The Emotional Reactivity Scale, intended to help research identify how strongly people internalize certain moods 

Harvard University 

“Negative moods are thought to signal threat — in other words, cueing us to potential danger and making us more mindful of our surroundings,” McAuley tells Inverse via email. “It has been suggested that some of our thinking skills may actually benefit from being in a bad mood because a bad mood encourages us to adopt a more analytic mindset and pay closer attention to detail.”

McAuley looked to add a level of nuance to this theory by looking at how the strength of the bad mood and personality combine to affect how we pay attention to detail.

She did this by administering surveys to 95 undergrads intended to identify how strongly certain people feel bad moods, a metric called “reactivity.” If a student related strongly to statements like “when something happens that upsets me, it’s all I can think about for a long time,” they would be classified as a “high reactive individual.” That means that they tended to internalize a bad mood more than a “low reactive,” more chilled out individual.

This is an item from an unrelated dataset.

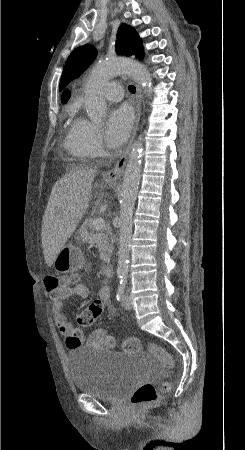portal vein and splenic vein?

Analysis found that “low reactivity individuals” actually performed worse on tests intended to measure working memory — like remembering strings of letters and numbers — when they were experiencing strong bad moods. But people who tended to experience strong emotions — or high reactivity individuals — tended to perform better on these tasks. McAuley’s study couldn’t exactly pin down why this happens, but she has a hypothesis:

“There is some other research showing that highly reactive people experience stronger and more frequent bad moods than less reactive people,” she tells Inverse. “One possibility is that bad moods are less distracting to people who are high (rather than low) in emotional reactivity and so interfere less with thinking.”

In her paper, McAuley references established psychological theory called “cognitive load theory” to help bolster this potential explanation. Cognitive load theory suggests that there’s a point at which you can just overwhelm your brain to the point where you’re no longer able to remember anything. It’s possible, then, that strong negative emotions create a higher cognitive load in people who aren’t used to dramatic emotional experiences. By contrast, people with a bent toward the dramatic are used to the emotional whirlwind, so it doesn’t create a very “heavy” cognitive load.

This study is really only a jumping off point, as McAuley points out in the paper. And to really establish causality they’ll have to look for some kind of mechanism, which will require some brain-scanning. Until then she notes that her work isn’t an excuse to fly off the handle. But if you’re prone to that kind of thing anyway, you might as well use it to get stuff done.